> **What needs to be done**
Check every line of the data below for the string "lines", and copy the ones that hold it.

> **Given information**
__________

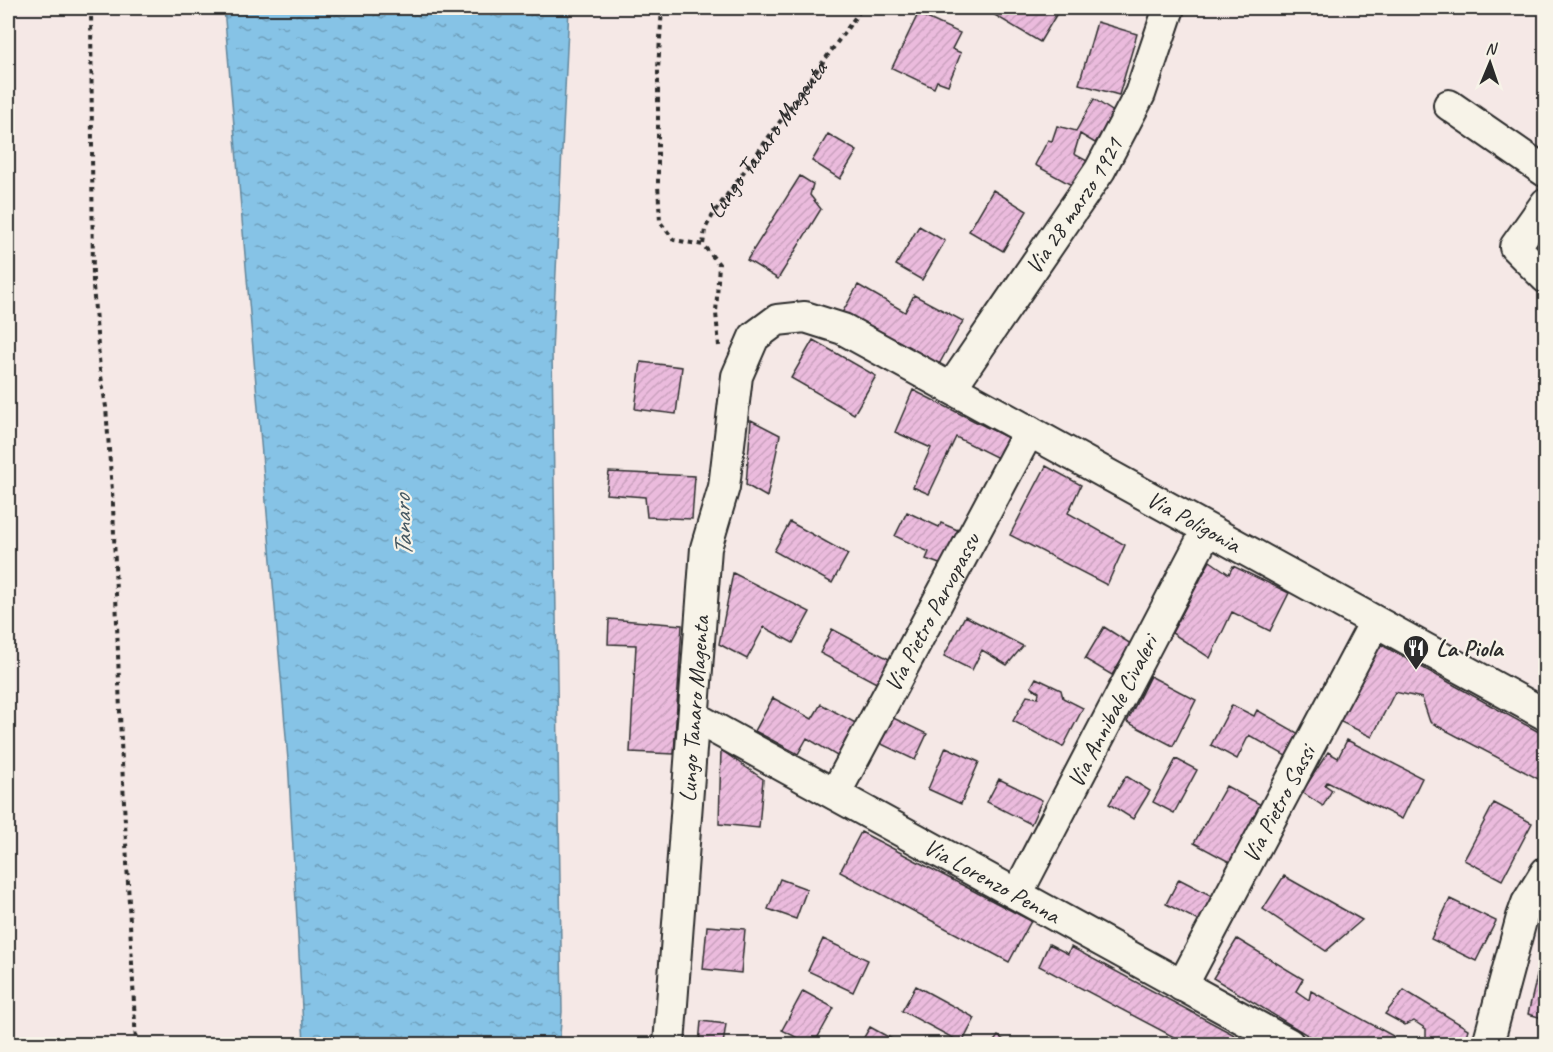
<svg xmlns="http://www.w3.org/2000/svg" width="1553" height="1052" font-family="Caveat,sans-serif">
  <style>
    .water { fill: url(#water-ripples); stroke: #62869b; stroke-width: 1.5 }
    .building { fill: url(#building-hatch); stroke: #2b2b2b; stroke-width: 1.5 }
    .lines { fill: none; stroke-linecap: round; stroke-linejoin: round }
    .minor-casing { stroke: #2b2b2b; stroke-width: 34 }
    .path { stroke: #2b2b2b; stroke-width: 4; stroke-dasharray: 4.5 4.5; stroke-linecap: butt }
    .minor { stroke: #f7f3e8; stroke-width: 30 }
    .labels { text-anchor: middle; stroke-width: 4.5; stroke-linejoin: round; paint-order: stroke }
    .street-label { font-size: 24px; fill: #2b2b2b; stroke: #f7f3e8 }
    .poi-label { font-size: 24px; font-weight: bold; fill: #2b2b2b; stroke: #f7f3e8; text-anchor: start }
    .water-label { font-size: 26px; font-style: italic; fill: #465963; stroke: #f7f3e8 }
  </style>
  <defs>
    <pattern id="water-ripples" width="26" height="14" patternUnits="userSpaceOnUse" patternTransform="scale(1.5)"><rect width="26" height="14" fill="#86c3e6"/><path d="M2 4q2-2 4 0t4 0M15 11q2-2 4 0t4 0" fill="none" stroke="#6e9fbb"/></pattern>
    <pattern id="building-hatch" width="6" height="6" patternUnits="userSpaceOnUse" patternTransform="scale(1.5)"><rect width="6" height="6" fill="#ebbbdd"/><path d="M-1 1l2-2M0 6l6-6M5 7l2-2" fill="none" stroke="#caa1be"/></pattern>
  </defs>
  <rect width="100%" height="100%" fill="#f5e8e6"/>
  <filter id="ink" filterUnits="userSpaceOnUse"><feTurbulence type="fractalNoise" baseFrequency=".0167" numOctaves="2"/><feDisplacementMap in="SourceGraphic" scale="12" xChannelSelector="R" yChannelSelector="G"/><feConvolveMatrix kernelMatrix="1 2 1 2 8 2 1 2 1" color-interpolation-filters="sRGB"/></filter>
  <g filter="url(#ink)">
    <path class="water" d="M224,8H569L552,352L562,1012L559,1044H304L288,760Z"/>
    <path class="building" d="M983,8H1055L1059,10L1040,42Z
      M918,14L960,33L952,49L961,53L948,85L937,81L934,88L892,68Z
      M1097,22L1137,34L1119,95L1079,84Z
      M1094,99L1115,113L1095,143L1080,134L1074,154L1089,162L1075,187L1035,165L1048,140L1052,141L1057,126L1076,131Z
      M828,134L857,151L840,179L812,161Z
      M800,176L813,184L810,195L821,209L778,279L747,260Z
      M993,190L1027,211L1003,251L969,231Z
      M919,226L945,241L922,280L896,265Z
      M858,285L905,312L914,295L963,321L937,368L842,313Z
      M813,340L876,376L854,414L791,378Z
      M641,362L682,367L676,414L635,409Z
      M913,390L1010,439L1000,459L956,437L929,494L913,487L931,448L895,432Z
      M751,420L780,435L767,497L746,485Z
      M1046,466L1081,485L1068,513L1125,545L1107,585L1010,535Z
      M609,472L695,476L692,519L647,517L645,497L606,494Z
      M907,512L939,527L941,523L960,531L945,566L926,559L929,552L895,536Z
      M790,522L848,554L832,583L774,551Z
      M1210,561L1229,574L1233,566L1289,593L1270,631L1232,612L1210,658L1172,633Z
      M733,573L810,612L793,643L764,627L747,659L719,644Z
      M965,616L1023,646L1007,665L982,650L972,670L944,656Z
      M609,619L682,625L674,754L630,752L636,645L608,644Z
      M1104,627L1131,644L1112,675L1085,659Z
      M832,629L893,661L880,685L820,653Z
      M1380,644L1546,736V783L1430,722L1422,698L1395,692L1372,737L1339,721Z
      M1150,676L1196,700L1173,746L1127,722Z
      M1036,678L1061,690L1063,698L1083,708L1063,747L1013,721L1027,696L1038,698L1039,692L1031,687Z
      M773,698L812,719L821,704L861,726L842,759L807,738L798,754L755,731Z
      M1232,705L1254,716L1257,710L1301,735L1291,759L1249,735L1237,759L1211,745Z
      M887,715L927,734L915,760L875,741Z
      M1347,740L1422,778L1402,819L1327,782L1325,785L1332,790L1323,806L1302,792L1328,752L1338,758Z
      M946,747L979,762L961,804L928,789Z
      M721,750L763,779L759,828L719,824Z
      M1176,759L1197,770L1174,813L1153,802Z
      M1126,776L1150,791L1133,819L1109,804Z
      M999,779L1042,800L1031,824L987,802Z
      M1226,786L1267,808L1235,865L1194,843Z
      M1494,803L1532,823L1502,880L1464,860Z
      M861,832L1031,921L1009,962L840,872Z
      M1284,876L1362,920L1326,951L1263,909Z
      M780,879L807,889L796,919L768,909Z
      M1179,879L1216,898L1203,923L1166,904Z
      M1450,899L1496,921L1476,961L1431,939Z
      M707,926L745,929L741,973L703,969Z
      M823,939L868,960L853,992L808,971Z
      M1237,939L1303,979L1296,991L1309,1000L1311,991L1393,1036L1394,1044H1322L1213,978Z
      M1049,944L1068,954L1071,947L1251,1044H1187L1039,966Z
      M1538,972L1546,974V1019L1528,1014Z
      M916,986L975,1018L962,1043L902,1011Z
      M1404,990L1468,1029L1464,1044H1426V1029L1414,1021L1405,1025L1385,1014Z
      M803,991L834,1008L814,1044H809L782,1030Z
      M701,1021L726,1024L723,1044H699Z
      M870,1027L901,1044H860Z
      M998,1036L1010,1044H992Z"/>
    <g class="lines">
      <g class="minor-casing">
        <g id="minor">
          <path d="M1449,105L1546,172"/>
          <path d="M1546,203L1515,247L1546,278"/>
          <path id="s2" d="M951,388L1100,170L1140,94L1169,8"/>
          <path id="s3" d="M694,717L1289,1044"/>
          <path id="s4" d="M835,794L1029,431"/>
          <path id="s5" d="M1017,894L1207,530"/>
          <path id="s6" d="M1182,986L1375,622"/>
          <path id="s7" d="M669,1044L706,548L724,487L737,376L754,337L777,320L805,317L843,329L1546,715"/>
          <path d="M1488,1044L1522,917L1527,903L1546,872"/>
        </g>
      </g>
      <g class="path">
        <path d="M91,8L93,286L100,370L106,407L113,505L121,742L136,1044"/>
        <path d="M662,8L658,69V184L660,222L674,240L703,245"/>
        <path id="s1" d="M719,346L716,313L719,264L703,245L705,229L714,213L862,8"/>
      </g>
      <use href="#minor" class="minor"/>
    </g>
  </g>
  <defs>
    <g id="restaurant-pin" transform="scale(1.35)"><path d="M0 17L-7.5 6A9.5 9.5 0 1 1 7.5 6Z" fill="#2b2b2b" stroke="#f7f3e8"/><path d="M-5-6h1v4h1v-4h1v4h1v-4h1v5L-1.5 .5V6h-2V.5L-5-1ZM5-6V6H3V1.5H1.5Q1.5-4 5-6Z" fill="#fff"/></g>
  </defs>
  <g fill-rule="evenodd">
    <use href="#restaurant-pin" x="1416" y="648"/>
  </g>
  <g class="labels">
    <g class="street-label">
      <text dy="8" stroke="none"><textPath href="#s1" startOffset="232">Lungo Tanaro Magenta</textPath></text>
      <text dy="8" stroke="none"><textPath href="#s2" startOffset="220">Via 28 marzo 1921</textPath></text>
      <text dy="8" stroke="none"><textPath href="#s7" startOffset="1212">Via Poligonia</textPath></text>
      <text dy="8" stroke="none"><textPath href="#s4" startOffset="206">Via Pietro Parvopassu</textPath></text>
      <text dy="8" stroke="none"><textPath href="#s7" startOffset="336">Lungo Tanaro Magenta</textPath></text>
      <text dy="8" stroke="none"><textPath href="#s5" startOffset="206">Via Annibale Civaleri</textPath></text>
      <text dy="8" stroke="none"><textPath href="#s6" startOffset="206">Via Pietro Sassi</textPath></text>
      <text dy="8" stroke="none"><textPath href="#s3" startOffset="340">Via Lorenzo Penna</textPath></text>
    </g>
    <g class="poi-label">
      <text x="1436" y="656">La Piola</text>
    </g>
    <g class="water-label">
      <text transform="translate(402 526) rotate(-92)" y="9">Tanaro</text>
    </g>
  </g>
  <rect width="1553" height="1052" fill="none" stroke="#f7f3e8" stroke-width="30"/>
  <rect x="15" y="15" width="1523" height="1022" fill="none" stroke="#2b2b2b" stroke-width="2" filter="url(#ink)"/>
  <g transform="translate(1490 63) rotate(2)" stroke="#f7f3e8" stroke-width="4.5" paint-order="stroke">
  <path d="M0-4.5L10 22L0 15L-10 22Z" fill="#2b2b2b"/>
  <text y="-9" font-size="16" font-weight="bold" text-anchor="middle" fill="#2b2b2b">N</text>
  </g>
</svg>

__________

> **Solution**
    .lines { fill: none; stroke-linecap: round; stroke-linejoin: round }
    <g class="lines">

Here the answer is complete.